*** Opening Task material ***
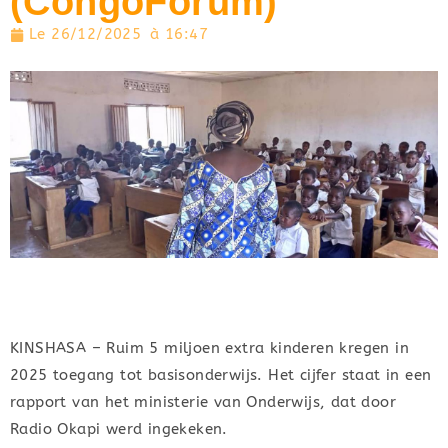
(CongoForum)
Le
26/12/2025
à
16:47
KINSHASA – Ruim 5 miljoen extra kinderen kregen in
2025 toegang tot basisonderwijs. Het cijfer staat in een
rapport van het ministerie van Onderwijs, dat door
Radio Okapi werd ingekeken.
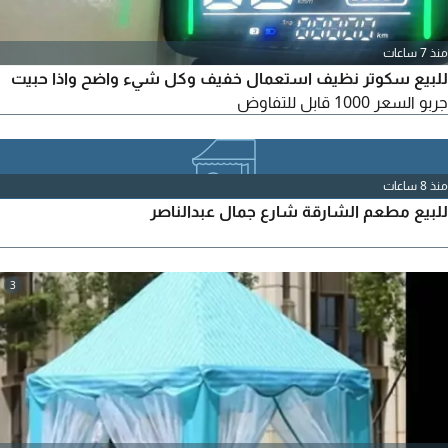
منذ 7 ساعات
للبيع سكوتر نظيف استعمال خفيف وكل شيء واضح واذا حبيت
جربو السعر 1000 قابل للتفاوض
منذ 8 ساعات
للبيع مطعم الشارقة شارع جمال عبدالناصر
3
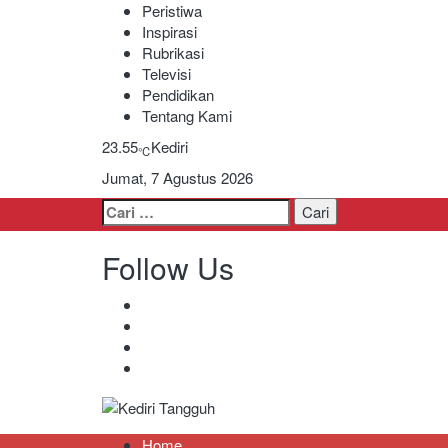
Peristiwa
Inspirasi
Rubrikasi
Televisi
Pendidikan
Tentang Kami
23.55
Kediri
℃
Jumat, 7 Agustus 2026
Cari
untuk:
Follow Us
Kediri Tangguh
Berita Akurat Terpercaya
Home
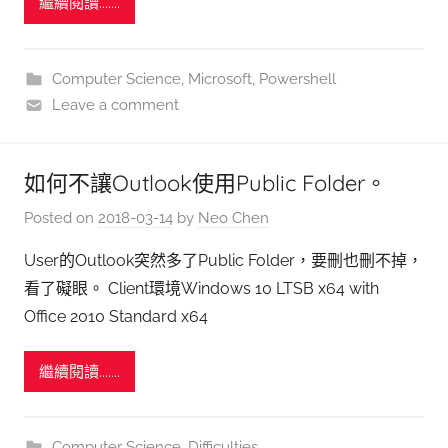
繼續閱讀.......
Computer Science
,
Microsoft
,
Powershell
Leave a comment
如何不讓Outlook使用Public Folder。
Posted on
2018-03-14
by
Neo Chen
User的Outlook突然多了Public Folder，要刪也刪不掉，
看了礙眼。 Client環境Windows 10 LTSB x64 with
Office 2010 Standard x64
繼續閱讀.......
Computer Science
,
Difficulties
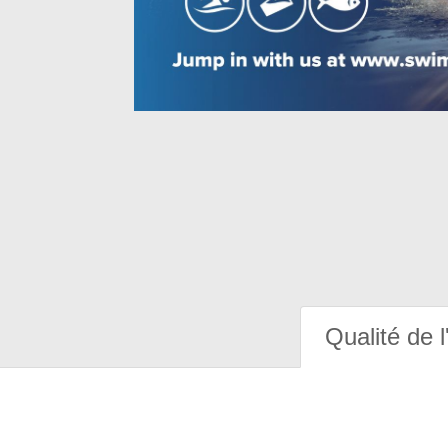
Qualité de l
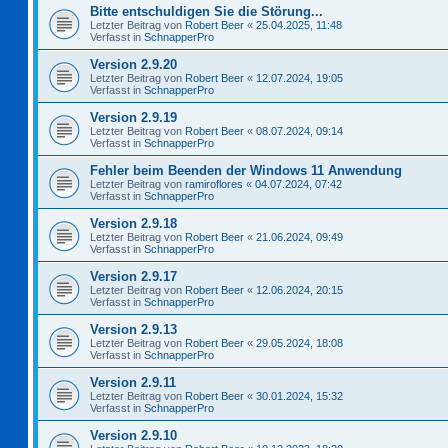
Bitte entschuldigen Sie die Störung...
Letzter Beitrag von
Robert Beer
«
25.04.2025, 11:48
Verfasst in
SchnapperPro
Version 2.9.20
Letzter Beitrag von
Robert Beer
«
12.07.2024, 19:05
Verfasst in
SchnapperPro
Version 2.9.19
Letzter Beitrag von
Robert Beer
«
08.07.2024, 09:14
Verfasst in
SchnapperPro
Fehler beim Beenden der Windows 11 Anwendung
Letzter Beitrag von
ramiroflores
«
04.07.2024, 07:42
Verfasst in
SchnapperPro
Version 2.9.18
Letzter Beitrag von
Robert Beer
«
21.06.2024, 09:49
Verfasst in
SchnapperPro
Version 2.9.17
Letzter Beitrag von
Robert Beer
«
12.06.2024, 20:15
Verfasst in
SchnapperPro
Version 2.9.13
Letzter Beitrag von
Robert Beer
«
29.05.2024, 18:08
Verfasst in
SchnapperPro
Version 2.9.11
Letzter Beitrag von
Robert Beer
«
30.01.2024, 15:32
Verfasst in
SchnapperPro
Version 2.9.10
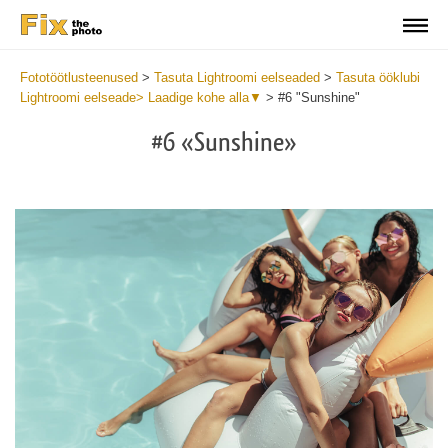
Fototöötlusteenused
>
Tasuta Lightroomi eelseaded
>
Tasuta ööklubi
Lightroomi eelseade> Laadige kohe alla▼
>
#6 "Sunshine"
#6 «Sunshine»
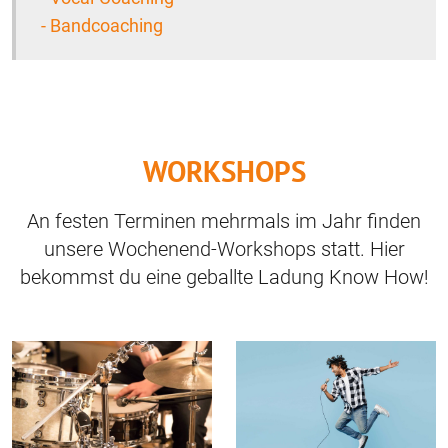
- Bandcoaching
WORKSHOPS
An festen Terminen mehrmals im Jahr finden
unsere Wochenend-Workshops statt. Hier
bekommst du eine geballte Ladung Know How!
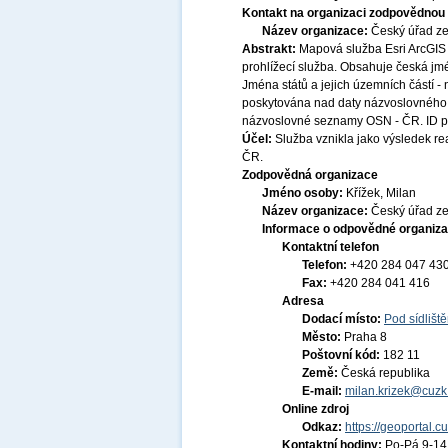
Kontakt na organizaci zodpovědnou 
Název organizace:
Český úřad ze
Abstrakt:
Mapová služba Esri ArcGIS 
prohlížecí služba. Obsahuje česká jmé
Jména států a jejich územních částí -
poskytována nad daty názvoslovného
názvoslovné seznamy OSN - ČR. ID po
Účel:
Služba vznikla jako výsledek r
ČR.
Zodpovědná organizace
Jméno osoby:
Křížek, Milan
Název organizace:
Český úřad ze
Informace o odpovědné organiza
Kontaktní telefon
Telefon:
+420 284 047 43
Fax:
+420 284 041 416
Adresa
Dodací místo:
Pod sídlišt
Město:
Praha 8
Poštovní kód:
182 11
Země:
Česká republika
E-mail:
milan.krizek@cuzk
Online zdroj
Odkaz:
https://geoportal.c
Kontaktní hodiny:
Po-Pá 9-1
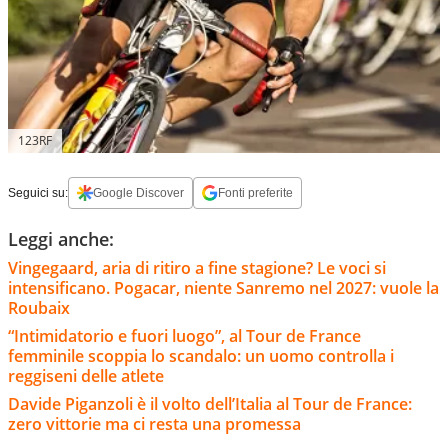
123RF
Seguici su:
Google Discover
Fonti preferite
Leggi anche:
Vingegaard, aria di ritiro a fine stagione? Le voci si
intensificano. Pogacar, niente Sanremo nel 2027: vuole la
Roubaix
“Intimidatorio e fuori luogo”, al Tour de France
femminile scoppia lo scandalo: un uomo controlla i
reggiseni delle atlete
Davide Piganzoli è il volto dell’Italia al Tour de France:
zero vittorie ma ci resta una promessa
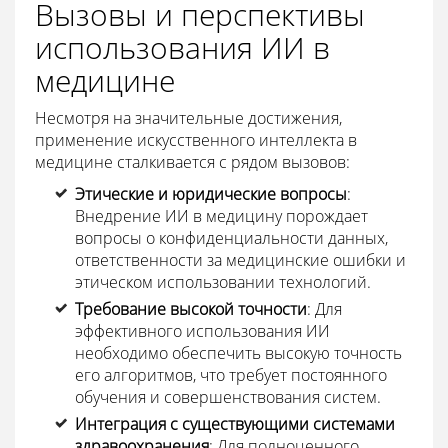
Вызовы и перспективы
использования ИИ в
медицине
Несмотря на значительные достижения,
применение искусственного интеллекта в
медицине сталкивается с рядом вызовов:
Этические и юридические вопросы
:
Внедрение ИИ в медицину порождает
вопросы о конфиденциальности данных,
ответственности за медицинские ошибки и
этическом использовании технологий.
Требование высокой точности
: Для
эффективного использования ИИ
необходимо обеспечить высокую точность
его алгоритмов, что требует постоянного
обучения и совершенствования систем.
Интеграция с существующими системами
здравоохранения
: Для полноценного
*** Closing Task material ***
Brief —
Omit the pictures. Output every record above word for word.

Result of the task —
(CongoForum)
Le
26/12/2025
à
16:47
KINSHASA – Ruim 5 miljoen extra kinderen kregen in
2025 toegang tot basisonderwijs. Het cijfer staat in een
rapport van het ministerie van Onderwijs, dat door
Radio Okapi werd ingekeken.
منذ 7 ساعات
للبيع سكوتر نظيف استعمال خفيف وكل شيء واضح واذا حبيت
جربو السعر 1000 قابل للتفاوض
منذ 8 ساعات
للبيع مطعم الشارقة شارع جمال عبدالناصر
3
Peristiwa
Inspirasi
Rubrikasi
Televisi
Pendidikan
Tentang Kami
23.55
Kediri
℃
Jumat, 7 Agustus 2026
Cari
untuk:
Follow Us
Kediri Tangguh
Berita Akurat Terpercaya
Home
繼續閱讀.......
Computer Science
,
Microsoft
,
Powershell
Leave a comment
如何不讓Outlook使用Public Folder。
Posted on
2018-03-14
by
Neo Chen
User的Outlook突然多了Public Folder，要刪也刪不掉，
看了礙眼。 Client環境Windows 10 LTSB x64 with
Office 2010 Standard x64
繼續閱讀.......
Computer Science
,
Difficulties
Qualité de l
Bitte entschuldigen Sie die Störung...
Letzter Beitrag von
Robert Beer
«
25.04.2025, 11:48
Verfasst in
SchnapperPro
Version 2.9.20
Letzter Beitrag von
Robert Beer
«
12.07.2024, 19:05
Verfasst in
SchnapperPro
Version 2.9.19
Letzter Beitrag von
Robert Beer
«
08.07.2024, 09:14
Verfasst in
SchnapperPro
Fehler beim Beenden der Windows 11 Anwendung
Letzter Beitrag von
ramiroflores
«
04.07.2024, 07:42
Verfasst in
SchnapperPro
Version 2.9.18
Letzter Beitrag von
Robert Beer
«
21.06.2024, 09:49
Verfasst in
SchnapperPro
Version 2.9.17
Letzter Beitrag von
Robert Beer
«
12.06.2024, 20:15
Verfasst in
SchnapperPro
Version 2.9.13
Letzter Beitrag von
Robert Beer
«
29.05.2024, 18:08
Verfasst in
SchnapperPro
Version 2.9.11
Letzter Beitrag von
Robert Beer
«
30.01.2024, 15:32
Verfasst in
SchnapperPro
Version 2.9.10
Fototöötlusteenused
>
Tasuta Lightroomi eelseaded
>
Tasuta ööklubi
Lightroomi eelseade> Laadige kohe alla▼
>
#6 "Sunshine"
#6 «Sunshine»
- Bandcoaching
WORKSHOPS
An festen Terminen mehrmals im Jahr finden
unsere Wochenend-Workshops statt. Hier
bekommst du eine geballte Ladung Know How!
Kontakt na organizaci zodpovědnou 
Název organizace:
Český úřad ze
Abstrakt:
Mapová služba Esri ArcGIS 
prohlížecí služba. Obsahuje česká jmé
Jména států a jejich územních částí -
poskytována nad daty názvoslovného
názvoslovné seznamy OSN - ČR. ID po
Účel:
Služba vznikla jako výsledek r
ČR.
Zodpovědná organizace
Jméno osoby:
Křížek, Milan
Název organizace:
Český úřad ze
Informace o odpovědné organiza
Kontaktní telefon
Telefon:
+420 284 047 43
Fax:
+420 284 041 416
Adresa
Dodací místo:
Pod sídlišt
Město:
Praha 8
Poštovní kód:
182 11
Země:
Česká republika
E-mail:
milan.krizek@cuzk
Online zdroj
Odkaz:
https://geoportal.c
Kontaktní hodiny:
Po-Pá 9-1
123RF
Seguici su:
Google Discover
Fonti preferite
Leggi anche:
Vingegaard, aria di ritiro a fine stagione? Le voci si
intensificano. Pogacar, niente Sanremo nel 2027: vuole la
Roubaix
“Intimidatorio e fuori luogo”, al Tour de France
femminile scoppia lo scandalo: un uomo controlla i
reggiseni delle atlete
Davide Piganzoli è il volto dell’Italia al Tour de France:
zero vittorie ma ci resta una promessa
Вызовы и перспективы
использования ИИ в
медицине
Несмотря на значительные достижения,
применение искусственного интеллекта в
медицине сталкивается с рядом вызовов:
Этические и юридические вопросы
:
Внедрение ИИ в медицину порождает
вопросы о конфиденциальности данных,
ответственности за медицинские ошибки и
этическом использовании технологий.
Требование высокой точности
: Для
эффективного использования ИИ
необходимо обеспечить высокую точность
его алгоритмов, что требует постоянного
обучения и совершенствования систем.
Интеграция с существующими системами
здравоохранения
: Для полноценного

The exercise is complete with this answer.